Job loss is not new. But the current recession brings it closer to more people. Unemployment is in the headlines. More individuals and their families are dealing with career and life transitions. Even if you are not, you probably know someone who is.
A career today no longer means the same thing as it did 50 years ago, or even 10 years ago. Did you know that the word career is originally derived from medieval Latin and French words for road and wagon?
Richard Knowdell, (internationally recognized author and founder of the Career Planning and Adult Development Network) uses the transport metaphor to describe how the world of work has changed over time. He compares changes in careers to trains, buses, and all-terrain vehicles.
As he explains, managing your career was once like train travel. Now it’s like driving an all-terrain vehicle.
1. Travel by Train: Follow a Pre-Designed Path
When you travel by train, you choose your destination, buy your ticket, get on the train.
When you chose your career, did you expect to have a path to follow? Traditionally, career success meant working your way up in the organization. But a predictable career path is no longer a reality.
2. Travel by Bus: Make Transfers Using the Same Vehicle
Managing careers became more like riding a bus. Transfers were
possible and even necessary as technology developed and jobs changed.
But you could probably expect to continue in a similar line of work.
3. Use an All-Terrain Vehicle: You Drive and Create Your Own Path
Today’s world of work is very different. Jobs and opportunities change rapidly. There is no definite career path to follow. This results in new demands to adapt quickly and more frequently. To be successful you need a different kind of vehicle. An all-terrain vehicle, that enables you to move forward even when there is no clearly defined path.
Who’s Driving?
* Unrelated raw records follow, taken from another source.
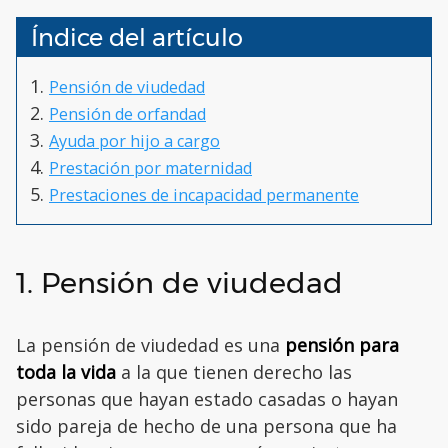
Índice del artículo
Pensión de viudedad
Pensión de orfandad
Ayuda por hijo a cargo
Prestación por maternidad
Prestaciones de incapacidad permanente
1. Pensión de viudedad
La pensión de viudedad es una
pensión para
toda la vida
a la que tienen derecho las
personas que hayan estado casadas o hayan
sido pareja de hecho de una persona que ha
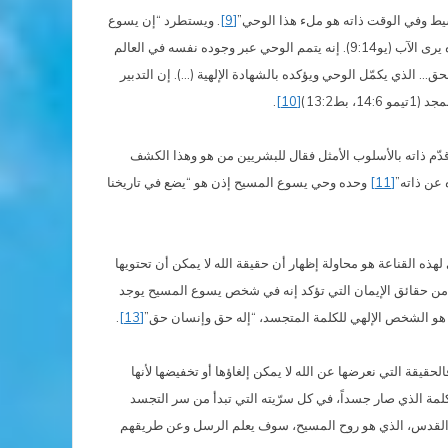
سيط وفي الوقت ذاته هو ملء هذا الوحي”
[9]
. ويستطرد “إن يسوع
المسيح الذي صار جسداً والمرسل “كإنسان وسط البشر” “ينطق بكلام الله” (يو34:3) ويتمم العمل الخلاصي الذي أوكله له (يو36:5؛ 4:17) لذلك فمن يراه يرى الآب (يو9:14). إنه يتمم الوحي عبر وجوده نفسه في العالم
ق… الذي يكمّل الوحي ويؤكده بالشهادة الإلهية (…). إن التدبير
ط13:2)
[10]
.
قدّم ذاته بالأسلوب الأمثل فقال للبشريين من هو وهذا الكشف
 عن ذاته”
[11]
وحده وحي يسوع المسيح إذن هو “يضع في تاريخنا
ذه القناعة هو محاولة إظهار أن حقيقة الله لا يمكن أن تحتويها
ده من حقائق الإيمان التي تؤكد إنه في شخص يسوع المسيح يوجد
هو الشخص الإلهي للكلمة المتجسد، “إله حق وإنسان حق”
[13]
.
قيقة التي نعرضها عن الله لا يمكن إلغاؤها أو تخفيضها لأنها
لمة الذي صار جسداً، في كل سرّيته التي تبدأ من سر التجسد
القدس، الذي هو روح المسيح، سوف يعلم الرسل وعن طريقهم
Which Vehicle are you Using?
Do you feel as if you have the right vehicle to move ahead?
Dealing with the uncertainty of career transitions can be very stressful. This stress can make it difficult to focus.
To be successful, you need to explore new directions, but at the same time move forward.
If it’s a while since you’ve had a career change, taking the driver’s seat in an all-terrain vehicle may be daunting. But being the driver doesn’t mean that you can’t get help and support.